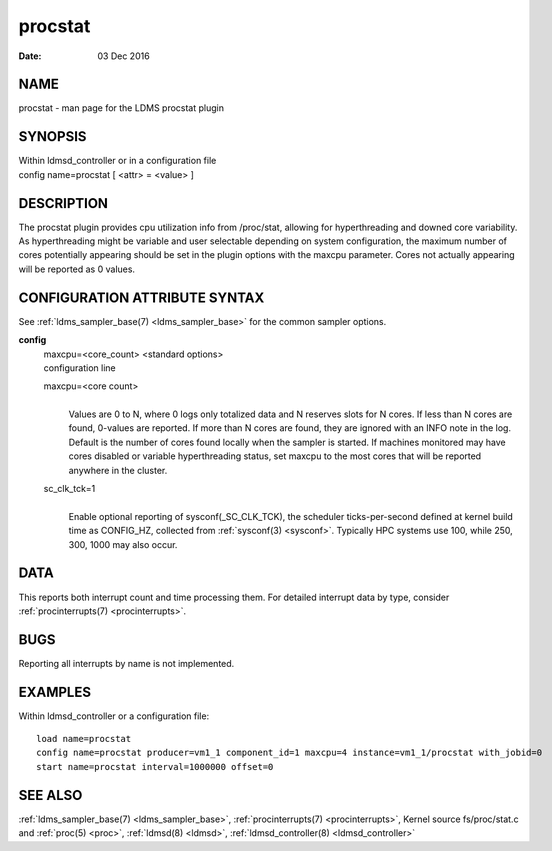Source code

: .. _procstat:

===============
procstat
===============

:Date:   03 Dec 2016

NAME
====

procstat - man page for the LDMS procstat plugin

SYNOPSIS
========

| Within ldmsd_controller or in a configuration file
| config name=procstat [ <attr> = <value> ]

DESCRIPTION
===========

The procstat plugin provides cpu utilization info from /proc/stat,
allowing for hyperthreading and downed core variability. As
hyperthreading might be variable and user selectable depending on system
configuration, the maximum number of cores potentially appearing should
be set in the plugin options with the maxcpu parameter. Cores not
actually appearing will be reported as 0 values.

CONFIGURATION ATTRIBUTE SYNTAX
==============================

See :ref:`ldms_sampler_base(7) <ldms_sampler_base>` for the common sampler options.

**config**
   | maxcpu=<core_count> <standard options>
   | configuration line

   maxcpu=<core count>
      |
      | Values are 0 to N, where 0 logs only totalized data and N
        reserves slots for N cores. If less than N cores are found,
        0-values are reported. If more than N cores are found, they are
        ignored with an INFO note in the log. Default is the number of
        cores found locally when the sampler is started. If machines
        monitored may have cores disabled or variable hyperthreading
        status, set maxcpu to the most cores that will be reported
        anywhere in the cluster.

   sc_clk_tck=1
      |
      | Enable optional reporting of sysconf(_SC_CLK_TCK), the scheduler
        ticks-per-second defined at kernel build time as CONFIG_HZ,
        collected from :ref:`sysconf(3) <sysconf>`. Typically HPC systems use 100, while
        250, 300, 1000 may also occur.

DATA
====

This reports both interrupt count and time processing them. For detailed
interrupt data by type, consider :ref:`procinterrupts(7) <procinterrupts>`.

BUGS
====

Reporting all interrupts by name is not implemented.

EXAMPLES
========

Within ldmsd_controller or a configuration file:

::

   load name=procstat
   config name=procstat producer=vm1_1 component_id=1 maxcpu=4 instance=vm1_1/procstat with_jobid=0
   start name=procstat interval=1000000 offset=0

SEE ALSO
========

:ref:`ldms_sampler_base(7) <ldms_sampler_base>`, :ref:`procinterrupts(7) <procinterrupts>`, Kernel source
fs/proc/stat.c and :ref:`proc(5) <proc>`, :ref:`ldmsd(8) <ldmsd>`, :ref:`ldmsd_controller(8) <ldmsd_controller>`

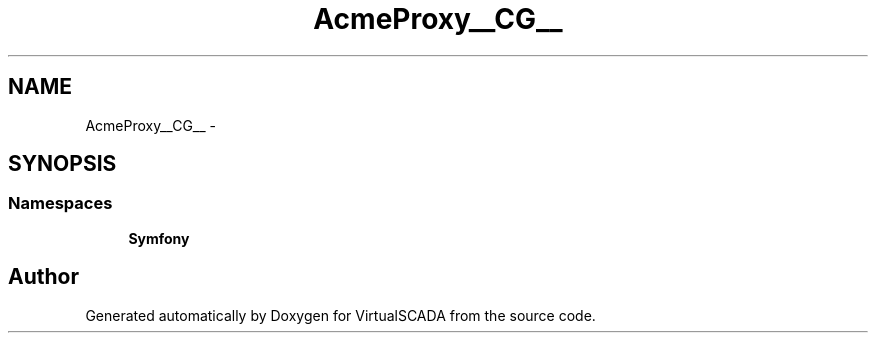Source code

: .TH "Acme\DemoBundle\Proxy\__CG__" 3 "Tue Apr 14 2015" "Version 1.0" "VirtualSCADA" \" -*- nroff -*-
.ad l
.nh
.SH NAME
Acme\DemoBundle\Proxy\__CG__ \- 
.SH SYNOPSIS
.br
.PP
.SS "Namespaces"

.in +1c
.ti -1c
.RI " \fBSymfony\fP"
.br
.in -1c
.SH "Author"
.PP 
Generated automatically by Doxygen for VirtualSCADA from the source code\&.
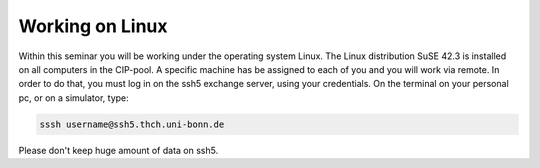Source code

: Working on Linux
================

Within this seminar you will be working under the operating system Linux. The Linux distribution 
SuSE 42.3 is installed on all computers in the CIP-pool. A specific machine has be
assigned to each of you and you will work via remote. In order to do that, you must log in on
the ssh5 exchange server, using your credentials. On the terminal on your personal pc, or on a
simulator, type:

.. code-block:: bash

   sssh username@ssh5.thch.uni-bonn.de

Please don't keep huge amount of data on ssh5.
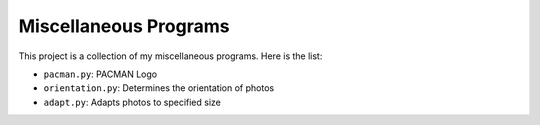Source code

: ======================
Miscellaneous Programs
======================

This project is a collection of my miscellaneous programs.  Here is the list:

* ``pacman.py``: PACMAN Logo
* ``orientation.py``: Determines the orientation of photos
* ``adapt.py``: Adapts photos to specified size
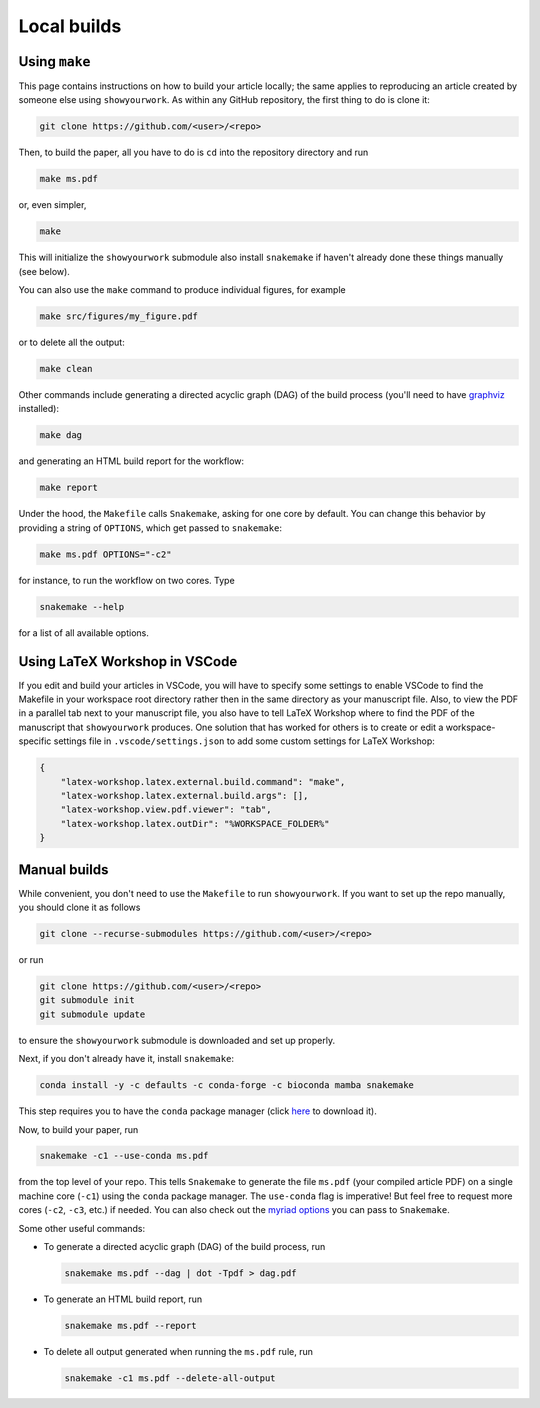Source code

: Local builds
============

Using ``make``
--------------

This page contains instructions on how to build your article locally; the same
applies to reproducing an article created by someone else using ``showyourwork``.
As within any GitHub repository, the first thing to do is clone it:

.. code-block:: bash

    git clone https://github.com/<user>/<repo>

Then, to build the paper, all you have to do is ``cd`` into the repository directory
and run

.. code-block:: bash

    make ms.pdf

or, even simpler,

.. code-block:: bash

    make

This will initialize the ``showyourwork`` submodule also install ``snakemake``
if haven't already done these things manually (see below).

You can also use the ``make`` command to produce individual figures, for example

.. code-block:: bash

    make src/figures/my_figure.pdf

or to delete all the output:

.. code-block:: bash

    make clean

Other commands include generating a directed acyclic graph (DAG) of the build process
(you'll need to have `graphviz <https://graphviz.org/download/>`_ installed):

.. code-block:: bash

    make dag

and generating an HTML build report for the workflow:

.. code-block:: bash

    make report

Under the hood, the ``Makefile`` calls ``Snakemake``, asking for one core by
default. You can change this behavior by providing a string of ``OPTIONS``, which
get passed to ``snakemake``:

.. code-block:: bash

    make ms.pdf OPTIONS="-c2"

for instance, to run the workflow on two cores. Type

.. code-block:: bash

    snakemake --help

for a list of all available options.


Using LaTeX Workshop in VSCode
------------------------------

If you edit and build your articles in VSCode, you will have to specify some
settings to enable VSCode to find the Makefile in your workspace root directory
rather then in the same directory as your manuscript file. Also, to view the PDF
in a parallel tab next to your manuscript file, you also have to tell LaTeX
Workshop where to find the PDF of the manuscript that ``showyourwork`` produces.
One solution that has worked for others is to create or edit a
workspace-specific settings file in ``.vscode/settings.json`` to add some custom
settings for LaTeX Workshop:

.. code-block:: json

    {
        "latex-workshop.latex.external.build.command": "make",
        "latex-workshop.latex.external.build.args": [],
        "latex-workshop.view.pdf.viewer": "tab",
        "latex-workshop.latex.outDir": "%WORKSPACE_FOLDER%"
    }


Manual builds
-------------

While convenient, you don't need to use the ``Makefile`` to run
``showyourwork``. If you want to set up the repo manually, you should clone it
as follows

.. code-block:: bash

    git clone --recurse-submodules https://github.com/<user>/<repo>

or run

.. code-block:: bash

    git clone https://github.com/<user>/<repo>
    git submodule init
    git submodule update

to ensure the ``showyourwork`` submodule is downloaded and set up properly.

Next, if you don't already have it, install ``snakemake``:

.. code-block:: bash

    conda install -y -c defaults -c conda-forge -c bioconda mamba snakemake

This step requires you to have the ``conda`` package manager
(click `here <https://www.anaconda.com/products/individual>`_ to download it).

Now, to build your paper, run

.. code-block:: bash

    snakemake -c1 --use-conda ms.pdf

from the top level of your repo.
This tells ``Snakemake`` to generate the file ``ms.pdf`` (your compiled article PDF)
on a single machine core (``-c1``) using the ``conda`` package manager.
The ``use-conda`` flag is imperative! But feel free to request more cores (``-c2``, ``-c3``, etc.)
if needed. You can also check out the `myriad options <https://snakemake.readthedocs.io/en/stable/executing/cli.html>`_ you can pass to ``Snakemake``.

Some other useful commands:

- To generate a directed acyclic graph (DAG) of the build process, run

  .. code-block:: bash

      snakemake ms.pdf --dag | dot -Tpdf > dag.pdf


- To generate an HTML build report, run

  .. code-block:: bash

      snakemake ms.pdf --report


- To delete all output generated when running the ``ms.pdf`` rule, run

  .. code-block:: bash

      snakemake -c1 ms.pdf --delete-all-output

...

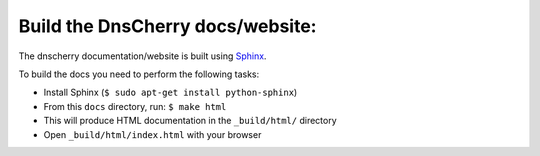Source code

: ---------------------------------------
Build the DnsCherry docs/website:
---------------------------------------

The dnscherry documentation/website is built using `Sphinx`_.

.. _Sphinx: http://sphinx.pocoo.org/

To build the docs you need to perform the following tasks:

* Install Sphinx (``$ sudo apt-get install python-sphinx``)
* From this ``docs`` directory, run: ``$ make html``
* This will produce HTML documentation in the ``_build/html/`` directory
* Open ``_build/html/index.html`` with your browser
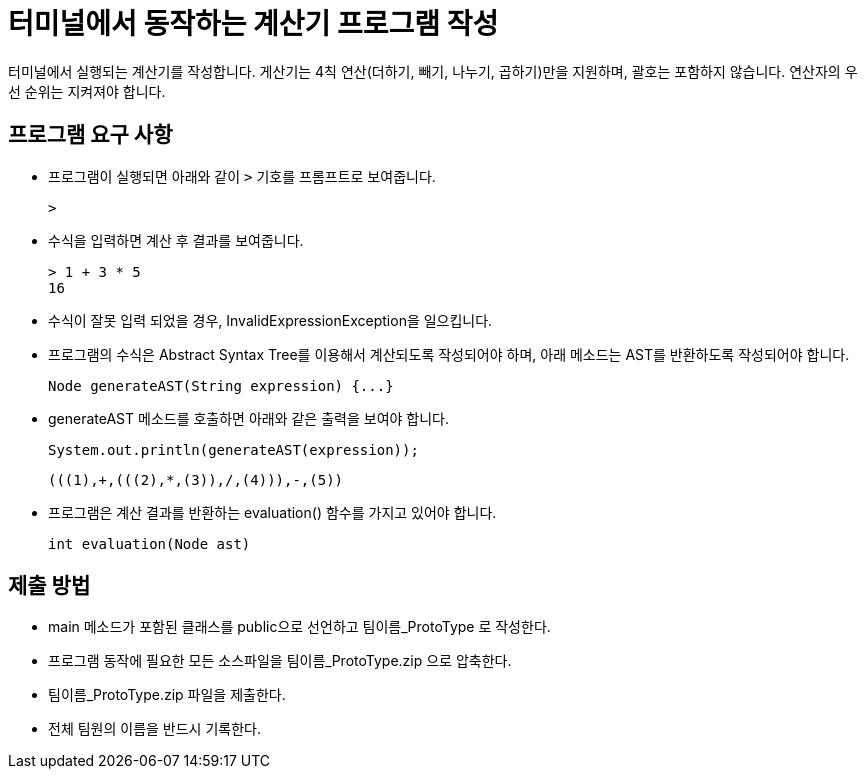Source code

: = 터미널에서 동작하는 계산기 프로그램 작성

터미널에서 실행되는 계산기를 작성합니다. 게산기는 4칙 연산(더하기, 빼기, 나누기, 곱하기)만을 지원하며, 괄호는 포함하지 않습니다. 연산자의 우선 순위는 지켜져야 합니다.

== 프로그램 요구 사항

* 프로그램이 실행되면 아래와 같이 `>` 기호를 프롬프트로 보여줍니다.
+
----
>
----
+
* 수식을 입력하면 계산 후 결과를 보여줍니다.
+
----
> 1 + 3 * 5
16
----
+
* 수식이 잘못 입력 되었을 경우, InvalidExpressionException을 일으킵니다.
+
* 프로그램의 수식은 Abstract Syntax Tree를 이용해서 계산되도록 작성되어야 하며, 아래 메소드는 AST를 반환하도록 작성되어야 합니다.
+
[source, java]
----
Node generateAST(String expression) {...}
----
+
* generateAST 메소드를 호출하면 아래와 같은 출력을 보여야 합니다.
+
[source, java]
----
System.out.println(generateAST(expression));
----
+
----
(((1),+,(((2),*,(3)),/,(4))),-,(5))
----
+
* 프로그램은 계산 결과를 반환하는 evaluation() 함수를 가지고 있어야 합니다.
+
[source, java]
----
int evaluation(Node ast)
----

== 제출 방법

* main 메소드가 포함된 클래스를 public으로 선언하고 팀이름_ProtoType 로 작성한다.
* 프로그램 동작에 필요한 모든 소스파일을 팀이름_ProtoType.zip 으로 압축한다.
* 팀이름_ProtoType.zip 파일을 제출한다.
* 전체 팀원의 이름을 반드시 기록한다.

### WHAT IS REQUIRED
Using the records above, report each line with the string "repository".

### REPLY
As within any GitHub repository, the first thing to do is clone it:
Then, to build the paper, all you have to do is ``cd`` into the repository directory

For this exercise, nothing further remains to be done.